En ce qui concerne l’abattage à proprement parler, la différence est par contre minime avec la filière conventionnelle : comme pour les autres filières, la loi oblige la filière bio à "prendre les mesures nécessaires pour éviter la douleur et atténuer autant que possible la détresse et la souffrance des animaux pendant l’abattage ou la mise à mort". Agriculture bio ou non, l’animal doit donc être étourdi avant d’être abattu par un professionnel selon la méthode de son choix (saignée, jonchage, électrocution ou anoxie prolongée). Et même dans la filière bio, l’abattage rituel est autorisé et permet de ne pas procéder à un étourdissement préalable, même si cela accroît les souffrances de l’animal.
Une certification bio à améliorer dans l’abattage. Si le label bio apporte des garanties supplémentaires indéniables en matière d’élevage, la différence avec la filière conventionnelle est donc minime lorsque l’animal arrive à l’abattoir. Et dans tous les cas, l’abattoir ne doit pas violenter les animaux et s’assurer qu’ils ont été étourdis avant de les tuer, certification bio ou pas.

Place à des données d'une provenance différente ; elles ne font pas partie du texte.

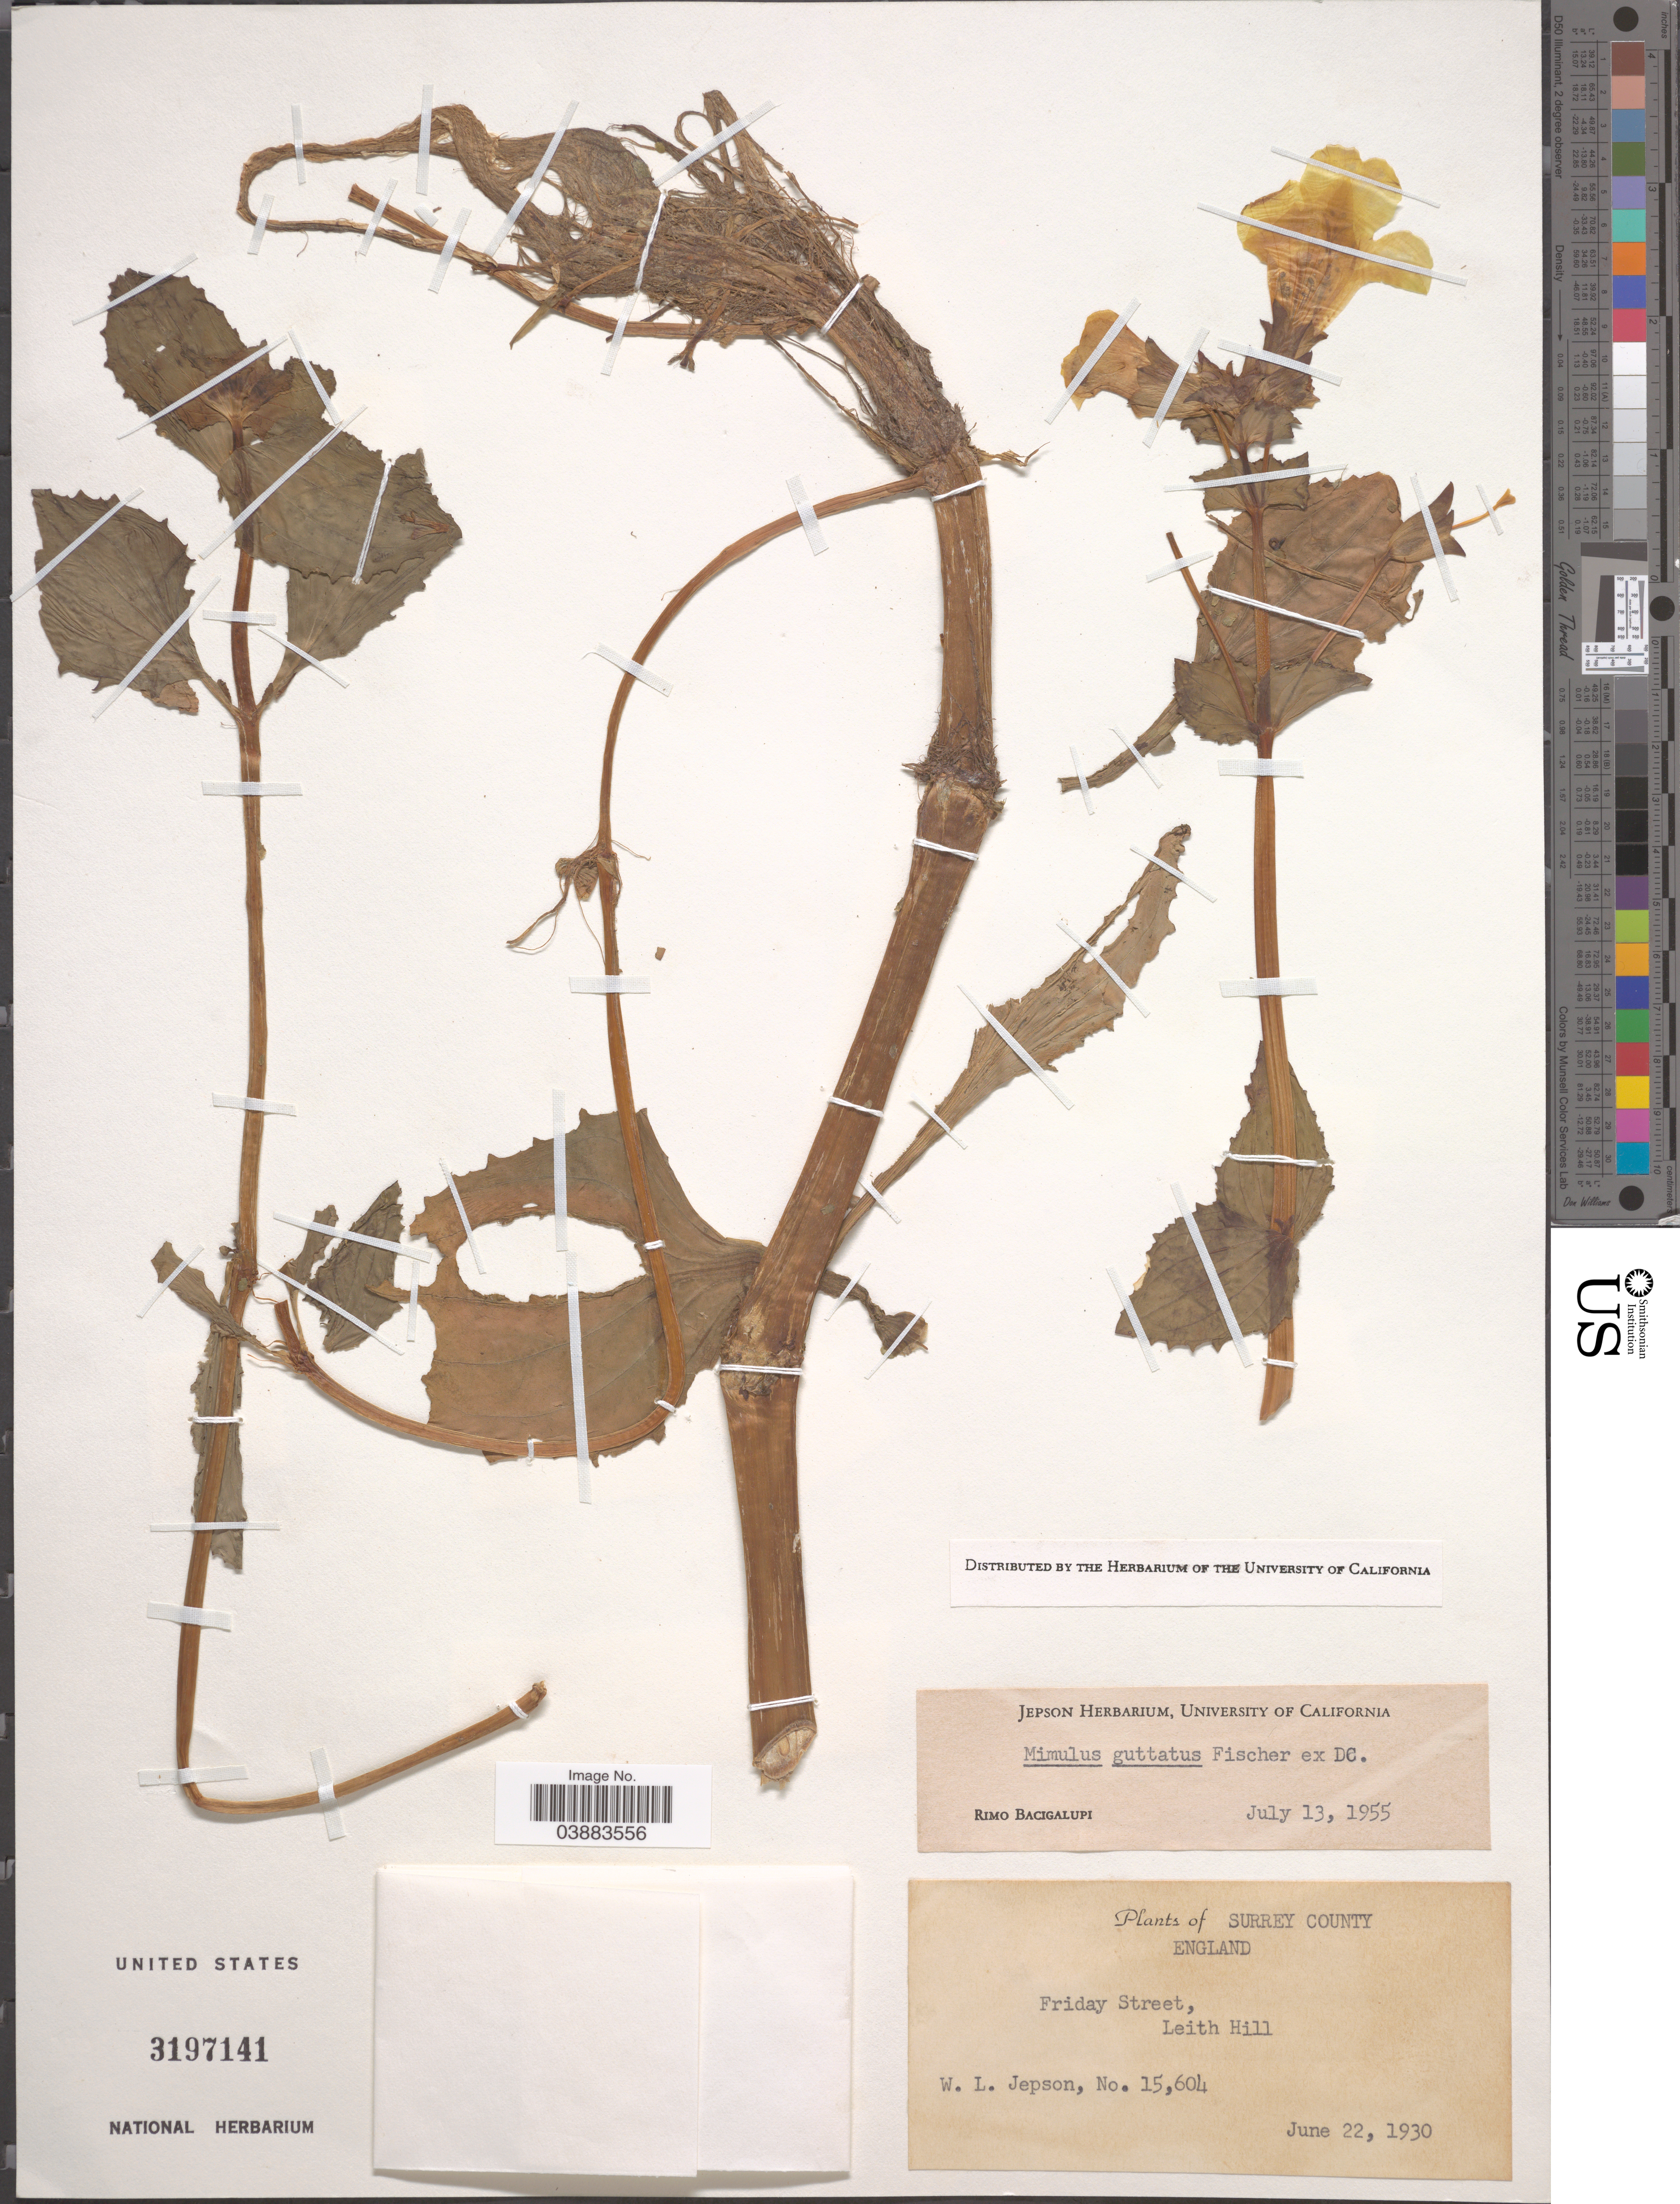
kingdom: Plantae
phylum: Tracheophyta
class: Magnoliopsida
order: Lamiales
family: Phrymaceae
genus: Mimulus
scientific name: Mimulus guttatus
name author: DC.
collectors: W. L. Jepson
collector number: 15604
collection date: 1930-06-22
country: United Kingdom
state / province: England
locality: Surrey County. Friday Street, Leith Hill.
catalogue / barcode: US 3197141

Les associations de protection des animaux militent d’ailleurs pour que l’abattage d’animaux bio se différencie davantage de la filière conventionnelle. Ainsi, l’association Protection mondiale des animaux de ferme (PMAF) publie régulièrement des appels à modifier la réglementation. A ses yeux, le voltage utilisé pour étourdir certains animaux devrait être revu pour limiter les souffrances : dans de nombreux cas, le courant utilisé n’est pas assez puissant pour étourdir les poulets, canards, pintade, oies et autres dindes. En outre, la PMAF recommande de couper systématiquement les deux carotides de l’animal saigné, et non une seule comme c’est souvent le cas, afin d’accélérer le processus et de limiter les risques de réveil de l’animal.